Notification obligatoire
La constatation de feu bactérien doit être communiquée à l’Unité Provinciale de Contrôle UPC) de votre province. Les opérateurs enregistrés auprès de l’AFSCA qui prennent des mesures de lutte adéquates et qui le mentionnent dans leur registre de présence d’organismes nuisibles, ne doivent pas notifier la présence du feu bactérien à l’UPC. Les informations détaillées sur la notification obligatoire sont disponibles sur le site internet de l’AFSCA (www.favv-afsca.fgov.be).

Lutte
Le feu bactérien apparaît tôt, surtout par temps chaud et humide lorsqu’une période de temps chaud succède à un temps fortement humide ou quelque temps après des tempêtes estivales ou après une averse de grêle. Dans des conditions idéales, la maladie peut, endéans les 14 jours, attaquer complètement la cime d’un arbre:
• la progression du pathogène doit être stoppée dans les plus brefs délais,
• l'application de l'antibiotique Streptomycine est interdite. Une recherche sur les alternatives dans les pesticides biologiques est en cours,
• afin de combattre le feu bactérien, il faut éliminer aussi vite que possible les sources d’infection (les feuilles, les branches, les rameaux et les fruits) et effectuer des interventions technico-culturales, comme tailler jusqu’à au moins 50 cm en dessous de la zone infectée, couper au niveau du sol ou arracher.

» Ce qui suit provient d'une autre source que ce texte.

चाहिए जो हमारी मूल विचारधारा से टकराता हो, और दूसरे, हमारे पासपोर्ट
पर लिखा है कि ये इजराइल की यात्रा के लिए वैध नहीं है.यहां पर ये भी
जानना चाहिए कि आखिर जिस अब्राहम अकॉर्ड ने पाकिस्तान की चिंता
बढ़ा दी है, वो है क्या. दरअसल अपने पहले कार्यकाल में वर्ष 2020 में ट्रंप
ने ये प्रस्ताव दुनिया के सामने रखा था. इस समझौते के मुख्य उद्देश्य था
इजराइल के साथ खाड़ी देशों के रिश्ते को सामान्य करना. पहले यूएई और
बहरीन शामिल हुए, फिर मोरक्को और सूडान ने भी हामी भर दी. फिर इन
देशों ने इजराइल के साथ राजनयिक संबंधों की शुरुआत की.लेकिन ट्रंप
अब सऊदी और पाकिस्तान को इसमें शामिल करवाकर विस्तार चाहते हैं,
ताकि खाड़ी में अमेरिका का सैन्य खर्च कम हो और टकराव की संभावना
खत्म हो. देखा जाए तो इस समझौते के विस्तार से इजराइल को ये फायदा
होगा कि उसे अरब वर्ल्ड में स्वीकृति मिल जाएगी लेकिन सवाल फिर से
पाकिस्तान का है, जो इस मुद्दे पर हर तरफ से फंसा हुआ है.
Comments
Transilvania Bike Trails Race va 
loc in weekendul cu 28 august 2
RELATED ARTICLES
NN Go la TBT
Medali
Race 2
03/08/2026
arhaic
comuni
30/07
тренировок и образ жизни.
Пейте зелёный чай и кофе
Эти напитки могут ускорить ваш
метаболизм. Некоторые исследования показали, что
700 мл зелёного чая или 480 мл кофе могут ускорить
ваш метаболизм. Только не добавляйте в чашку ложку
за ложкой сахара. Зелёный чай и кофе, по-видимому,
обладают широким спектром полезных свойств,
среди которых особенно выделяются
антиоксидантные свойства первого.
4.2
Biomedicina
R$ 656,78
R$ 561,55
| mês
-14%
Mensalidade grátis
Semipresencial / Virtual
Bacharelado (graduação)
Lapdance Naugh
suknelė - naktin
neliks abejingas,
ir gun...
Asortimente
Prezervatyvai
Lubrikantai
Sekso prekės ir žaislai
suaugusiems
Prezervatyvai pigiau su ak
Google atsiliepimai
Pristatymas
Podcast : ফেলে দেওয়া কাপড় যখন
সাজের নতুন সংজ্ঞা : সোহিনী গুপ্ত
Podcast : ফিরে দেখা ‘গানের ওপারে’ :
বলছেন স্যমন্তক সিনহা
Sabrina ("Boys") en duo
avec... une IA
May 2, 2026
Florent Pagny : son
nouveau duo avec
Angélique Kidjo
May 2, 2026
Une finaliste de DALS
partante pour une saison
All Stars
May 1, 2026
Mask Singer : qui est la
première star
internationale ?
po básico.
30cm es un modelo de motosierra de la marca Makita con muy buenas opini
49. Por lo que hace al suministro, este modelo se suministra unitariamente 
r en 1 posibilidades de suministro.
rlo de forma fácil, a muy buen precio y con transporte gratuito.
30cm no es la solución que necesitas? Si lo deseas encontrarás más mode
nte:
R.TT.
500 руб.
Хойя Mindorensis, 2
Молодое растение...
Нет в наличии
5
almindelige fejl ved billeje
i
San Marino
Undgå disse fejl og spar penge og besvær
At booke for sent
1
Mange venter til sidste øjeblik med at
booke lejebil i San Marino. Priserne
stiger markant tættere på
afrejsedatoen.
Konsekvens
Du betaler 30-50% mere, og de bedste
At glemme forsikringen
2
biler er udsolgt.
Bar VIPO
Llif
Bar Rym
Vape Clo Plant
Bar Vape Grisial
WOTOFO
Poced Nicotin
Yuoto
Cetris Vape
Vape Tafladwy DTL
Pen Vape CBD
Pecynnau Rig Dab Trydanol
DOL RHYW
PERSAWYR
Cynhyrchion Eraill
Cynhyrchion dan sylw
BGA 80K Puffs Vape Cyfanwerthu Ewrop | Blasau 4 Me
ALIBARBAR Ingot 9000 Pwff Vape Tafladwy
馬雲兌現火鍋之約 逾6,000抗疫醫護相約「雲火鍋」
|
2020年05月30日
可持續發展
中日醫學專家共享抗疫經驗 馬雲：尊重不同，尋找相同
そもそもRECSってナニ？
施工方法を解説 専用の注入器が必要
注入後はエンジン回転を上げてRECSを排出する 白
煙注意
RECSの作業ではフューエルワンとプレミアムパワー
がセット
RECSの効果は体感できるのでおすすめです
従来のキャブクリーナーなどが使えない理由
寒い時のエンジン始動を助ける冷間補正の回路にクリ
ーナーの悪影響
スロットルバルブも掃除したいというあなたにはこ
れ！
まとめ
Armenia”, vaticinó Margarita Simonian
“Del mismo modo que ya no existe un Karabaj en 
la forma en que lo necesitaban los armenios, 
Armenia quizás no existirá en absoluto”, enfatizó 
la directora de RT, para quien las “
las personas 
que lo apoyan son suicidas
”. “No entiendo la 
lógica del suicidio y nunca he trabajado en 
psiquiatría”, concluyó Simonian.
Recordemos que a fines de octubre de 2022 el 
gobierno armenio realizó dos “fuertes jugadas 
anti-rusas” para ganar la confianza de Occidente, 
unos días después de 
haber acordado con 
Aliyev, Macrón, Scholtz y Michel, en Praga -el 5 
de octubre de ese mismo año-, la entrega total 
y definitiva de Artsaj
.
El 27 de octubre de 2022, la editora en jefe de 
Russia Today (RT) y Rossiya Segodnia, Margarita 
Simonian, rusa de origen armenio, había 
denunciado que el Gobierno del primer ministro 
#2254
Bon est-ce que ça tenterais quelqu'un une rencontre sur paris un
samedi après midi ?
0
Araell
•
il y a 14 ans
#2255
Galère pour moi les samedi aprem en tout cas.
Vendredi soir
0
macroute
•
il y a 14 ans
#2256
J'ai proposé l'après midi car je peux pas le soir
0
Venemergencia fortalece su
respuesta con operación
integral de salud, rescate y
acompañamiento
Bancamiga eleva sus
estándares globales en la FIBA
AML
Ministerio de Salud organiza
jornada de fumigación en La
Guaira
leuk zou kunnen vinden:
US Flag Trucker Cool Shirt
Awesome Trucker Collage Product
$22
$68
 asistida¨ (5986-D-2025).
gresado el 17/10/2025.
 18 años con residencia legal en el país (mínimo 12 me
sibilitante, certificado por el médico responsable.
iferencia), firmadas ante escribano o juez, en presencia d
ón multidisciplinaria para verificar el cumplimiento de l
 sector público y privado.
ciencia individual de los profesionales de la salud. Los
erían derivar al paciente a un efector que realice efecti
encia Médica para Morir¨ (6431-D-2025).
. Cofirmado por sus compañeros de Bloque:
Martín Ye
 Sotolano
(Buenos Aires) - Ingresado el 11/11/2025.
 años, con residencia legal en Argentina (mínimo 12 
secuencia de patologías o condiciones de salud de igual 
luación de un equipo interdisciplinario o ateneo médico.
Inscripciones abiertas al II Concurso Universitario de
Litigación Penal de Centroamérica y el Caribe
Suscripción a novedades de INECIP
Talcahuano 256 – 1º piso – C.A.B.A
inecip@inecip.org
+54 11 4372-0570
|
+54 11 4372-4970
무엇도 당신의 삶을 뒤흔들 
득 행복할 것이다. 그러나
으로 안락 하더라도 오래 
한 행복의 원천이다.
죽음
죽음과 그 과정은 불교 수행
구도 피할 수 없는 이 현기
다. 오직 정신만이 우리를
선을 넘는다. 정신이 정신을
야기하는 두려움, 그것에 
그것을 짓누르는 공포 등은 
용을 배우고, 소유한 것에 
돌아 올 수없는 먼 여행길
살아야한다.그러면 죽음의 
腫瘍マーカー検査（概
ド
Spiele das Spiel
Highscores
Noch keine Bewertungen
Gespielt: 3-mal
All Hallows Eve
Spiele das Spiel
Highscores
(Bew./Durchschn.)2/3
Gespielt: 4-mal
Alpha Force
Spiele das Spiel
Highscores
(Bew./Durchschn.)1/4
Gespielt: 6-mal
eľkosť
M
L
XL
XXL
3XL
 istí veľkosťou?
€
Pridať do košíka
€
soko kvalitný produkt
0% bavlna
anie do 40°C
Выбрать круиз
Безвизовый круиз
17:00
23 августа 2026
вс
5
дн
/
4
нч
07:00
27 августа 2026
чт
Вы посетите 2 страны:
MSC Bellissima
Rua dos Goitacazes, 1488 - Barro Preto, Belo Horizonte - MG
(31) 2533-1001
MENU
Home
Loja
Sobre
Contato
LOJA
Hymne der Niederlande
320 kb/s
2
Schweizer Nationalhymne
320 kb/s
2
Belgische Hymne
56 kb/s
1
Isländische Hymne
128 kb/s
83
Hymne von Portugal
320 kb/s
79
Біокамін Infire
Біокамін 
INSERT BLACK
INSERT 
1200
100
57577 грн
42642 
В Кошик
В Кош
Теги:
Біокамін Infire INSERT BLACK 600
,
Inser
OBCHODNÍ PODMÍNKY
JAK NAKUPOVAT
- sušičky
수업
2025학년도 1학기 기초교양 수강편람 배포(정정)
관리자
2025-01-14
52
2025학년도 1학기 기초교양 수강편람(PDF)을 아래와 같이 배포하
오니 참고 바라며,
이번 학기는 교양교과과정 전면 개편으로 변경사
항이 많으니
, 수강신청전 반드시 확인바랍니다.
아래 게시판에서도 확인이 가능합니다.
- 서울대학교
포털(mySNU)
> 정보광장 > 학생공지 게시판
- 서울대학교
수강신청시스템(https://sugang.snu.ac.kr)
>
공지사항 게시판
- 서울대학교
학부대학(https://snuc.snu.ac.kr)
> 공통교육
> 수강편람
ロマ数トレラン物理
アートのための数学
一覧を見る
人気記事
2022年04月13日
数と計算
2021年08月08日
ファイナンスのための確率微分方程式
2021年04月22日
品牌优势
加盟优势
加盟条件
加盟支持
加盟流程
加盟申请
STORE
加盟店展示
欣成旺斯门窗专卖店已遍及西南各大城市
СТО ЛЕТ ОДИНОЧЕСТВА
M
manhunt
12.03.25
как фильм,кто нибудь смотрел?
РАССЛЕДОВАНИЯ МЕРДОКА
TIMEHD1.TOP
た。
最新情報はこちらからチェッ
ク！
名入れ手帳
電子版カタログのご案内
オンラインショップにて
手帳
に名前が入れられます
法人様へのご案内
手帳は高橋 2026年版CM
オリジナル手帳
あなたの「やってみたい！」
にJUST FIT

Au printemps, contrôlez le tronc et les branches des plantes hôtes afin de repérer la présence de chancres hivernants ou de taches violet foncé. Eliminez immédiatement les parties atteintes jusqu’à au moins 50 cm en dessous de la zone infectée.
Contrôlez la floraison au printemps et enlevez les inflorescences infectées. En poiriers, la seconde floraison doit être détruite avant l’ouverture. De nombreuses infections tardives ont lieu via la seconde floraison!

En été, contrôlez les feuilles, les rameaux et les branches quant à la présence de gouttes d’exsudat bactérien. Si, en plus, on aperçoit lors d’une coupe une coloration brune à rougeâtre du liber, il faut tailler immédiatement jusqu’à au moins 50 cm en dessous de la zone infectée. Les plaies de taille doivent être recouvertes d’un mastic à base de cuivre.

Observez minutieusement et à fond toutes les parties de l’arbre, et éliminez à fond les parties atteintes ! Sinon, la taille devient interminable et constitue finalement un danger permanent pour de nouvelles infections. Si l’infection touche le tronc, les seules solutions sont de couper au niveau du sol ou d’arracher. Le bois atteint doit être immédiatement brûlé. Le compostage en tunnel dans une installation agréée est également admis. Lors du transport, on doit veiller à ne pas endommager les arbres sains. Il est conseillé de scier les grosses branches finement et de les acheminer recouvertes vers un lieu d’incinération approprié. Après, désinfectez minutieusement les outils et le matériel utilisés.